I’ll whine about Chester County coppers instead, as that is a favorite topic around here.  Pulled this treasure today.

What’s interesting about it is that it is larger than a large cent or your typical British George II/G III copper.  Its a hefty 17.54 gr, 32mm diameter, and 2mm thick.  Its diameter, at least, is consistent with a couple of the more exotic coppers in the early pages of the Redbook.

(And I swear, before I looked in the Redbook, when I put it under water, it seemed there was a bust with a weird neckline and unusual hair, and the typical wreath on the back; features exactly consistent (along with the diameter), of the birch cent.  It even appears to have lettering on the edge, tho I can only make out what looks like one or two of the letters.  There are only 8 or so known of them, so its not that — amazing what the mind will do when it tries to fit ambiguity.  Too bad I’ll never know what it is (and you don’t want it to be something that rare, cause you feel even worse that it is so abused).  Oh, and if you are a copper expert a know a copper that fits those measurements, please post a comment.

As for silver, continued to work the grid in the same direction per yesterday’s entry, and made up a little on the whacked dime/quarter ratio, pulling 4 rosies, 3 of them barely legal.  We’ll take em.

And the rest of the hunt produced a pic that is even harder on the eyes than that copper.  A massive pile of clad.  Yuck!  That’s $5.50 worth of dirty money.  Are you kidding me?  I haven’t dug that much in a very long time. (Just an interesting fact for those reading who are not detectorists — just those 4 dimes above are worth over $8, compared to that junk below (of course its about the sport, not the money, but I figured I’d point that out for reference)).

I guess that it is statistical revenge, cause up to now, this site has had very favorable clad/silver ratio, but I wasted alot of time digging it today.  Problem was, they were mostly deep and iffy, and many sounded good due to nearby trash and perhaps the added effects of the heavy mineralization.  You gotta dig ‘em, and it is painful.

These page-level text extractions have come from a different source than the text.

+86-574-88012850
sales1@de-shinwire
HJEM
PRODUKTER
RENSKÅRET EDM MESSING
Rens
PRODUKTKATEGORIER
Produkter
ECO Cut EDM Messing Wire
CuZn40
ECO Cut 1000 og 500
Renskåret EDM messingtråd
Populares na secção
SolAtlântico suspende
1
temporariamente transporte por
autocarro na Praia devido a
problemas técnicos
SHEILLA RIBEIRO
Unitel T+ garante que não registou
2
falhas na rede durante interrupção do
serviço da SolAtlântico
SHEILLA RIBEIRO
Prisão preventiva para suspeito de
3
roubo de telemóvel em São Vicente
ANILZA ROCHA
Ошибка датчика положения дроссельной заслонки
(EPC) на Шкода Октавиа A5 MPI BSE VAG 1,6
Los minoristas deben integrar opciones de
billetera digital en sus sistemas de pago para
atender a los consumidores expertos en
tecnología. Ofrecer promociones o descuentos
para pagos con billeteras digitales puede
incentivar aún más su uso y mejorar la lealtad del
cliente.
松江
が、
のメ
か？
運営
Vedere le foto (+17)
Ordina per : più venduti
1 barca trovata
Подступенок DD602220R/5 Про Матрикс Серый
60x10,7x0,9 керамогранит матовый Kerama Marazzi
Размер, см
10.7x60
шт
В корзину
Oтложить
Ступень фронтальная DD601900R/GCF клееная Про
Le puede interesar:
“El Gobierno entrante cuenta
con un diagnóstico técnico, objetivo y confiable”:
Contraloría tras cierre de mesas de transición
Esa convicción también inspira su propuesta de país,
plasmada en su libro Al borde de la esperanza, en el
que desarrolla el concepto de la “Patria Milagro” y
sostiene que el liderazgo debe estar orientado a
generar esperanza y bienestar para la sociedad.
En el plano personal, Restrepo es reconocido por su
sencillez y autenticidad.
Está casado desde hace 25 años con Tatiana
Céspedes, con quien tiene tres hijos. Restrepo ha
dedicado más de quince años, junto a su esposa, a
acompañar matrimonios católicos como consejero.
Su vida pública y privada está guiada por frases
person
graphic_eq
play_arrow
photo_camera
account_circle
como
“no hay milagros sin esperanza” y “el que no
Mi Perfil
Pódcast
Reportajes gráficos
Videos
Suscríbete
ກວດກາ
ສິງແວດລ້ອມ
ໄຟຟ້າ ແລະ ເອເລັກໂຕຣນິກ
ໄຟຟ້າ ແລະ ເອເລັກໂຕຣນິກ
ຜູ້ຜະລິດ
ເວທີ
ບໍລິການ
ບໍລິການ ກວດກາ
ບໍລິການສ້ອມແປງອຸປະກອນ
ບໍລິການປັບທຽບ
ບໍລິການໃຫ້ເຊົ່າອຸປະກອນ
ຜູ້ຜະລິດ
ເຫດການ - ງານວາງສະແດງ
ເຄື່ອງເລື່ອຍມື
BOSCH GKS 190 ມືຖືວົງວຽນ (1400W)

You don’t know how many times I was certain I had a silver Q. And, speaking of the Q’s all 13 I dug today were dated 65-71, most 65-67.  Are you kidding me?

Also pulled a silver ring (the one on the left).  The silver cub scout ring on the right was pulled yesterday; forgot about it yesterday’s writeup.

As for working the site, its sort of in who knows? mode now.  I pretty much finished up the last of the most promising section today (which, BTW, took me right into the heart of where the old timer’s halfs supposedly were, got about 3 or 4 good, deep half dollar signals, but lots of wasted adrenaline, as it was all junk).

So, we got a few loose ends here, the section I think is filled/dead, and acres and acres of expanding away from the hot area into nondescript fields.  I got to at least clean up the loose ends, and try a couple of days expanding into those fields, especially given that copper, but it may have given up its last silver today.  Lets hope not, but we’ll see.  43 tho, ain’t too bad.